For six hours on Monday, October 4, 2021, many people’s lives changed dramatically. Everything from how they worked and socialised to how they found out about the latest news and entertained themselves was altered. That was all a result of a Facebook, Instagram, and WhatsApp outage. Facebook, which owns all three platforms, hadn’t experienced an outage of this magnitude since 2008.
In a post on the company’s blog, Facebook’s VP of Infrastructure, Santosh Janardhan, explained that the cause of the outage was “configuration changes on the backbone routers.” And regardless of what that euphemistic explanation actually means in tech terms, for millions of people around the world, it meant six hours of experiencing life in a different way – namely, without some of the most popular social media platforms. (Twitter, TikTok, and Snapchat remained up and running during this time.)
Sure, it was only six hours, but in that time, people got a small taste of what life would be like without access to social media. Turns out, it’s a mixed bag. “Social media, like so many things, has its advantages and disadvantages,” associate professor of clinical professor, Dr Kate Jansen, tells Reader’s Digest. “Broadly speaking, frequent social media use has been associated with decreased self-esteem and increased rates of depression. The constant comparison to the idealised versions of others’ lives can cause decreased satisfaction with the reality of our life.”

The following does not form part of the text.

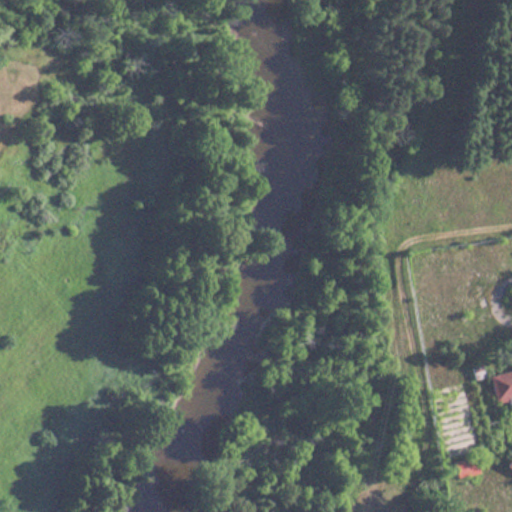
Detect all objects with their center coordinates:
river: (273, 266)
building: (500, 400)
building: (460, 466)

But, Jansen says, it’s not all negative. “Social media also has considerable benefits, like improved social support and community building that may not otherwise be possible for individuals,” she explains. Here’s a look at 15 things that could happen if social media disappeared – the good, the bad, and the increased privacy.

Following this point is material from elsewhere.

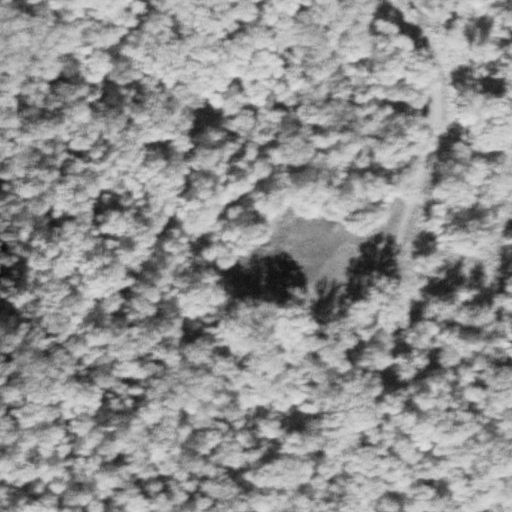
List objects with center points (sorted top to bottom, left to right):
road: (392, 311)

It would be much harder to find our people
Social media allows people to connect with peers and members of different social groups that they otherwise may not have had the chance to meet in real life – whether it’s others with the same rare illness, a niche fandom, or individuals who support the same social justice cause or movement.
“This connection often has benefits to the individual, particularly when they are able to connect with and gain support from a social group that would not otherwise be available to them,” Jansen explains. “For example, individuals with mental health concerns can reach out to others with the same condition for support, or young adults may find connection with others who have the same gender identity or sexual orientation who might not otherwise be in their immediate community.”
We wouldn’t compare ourselves to others as much
One of the side effects of seeing what everyone we know is up to at all times, at every stage of their existence, is that it’s difficult not to hold their perceived successes up against our own and find that we’re falling short. Unsurprisingly, this isn’t great for our mental wellbeing, and an increase in self-esteem is one of the things that can happen when you quit social media.
“Social media use in general has been associated with body dissatisfaction, in part because users consistently compare themselves to the perfectly positioned and sometimes edited images they see on others’ accounts,” Jansen says. “Overt or covert pro – eating disorder groups, sometimes under tags like #thinspo or #fitspo, can reinforce disordered eating habits or provide harmful advice and information.”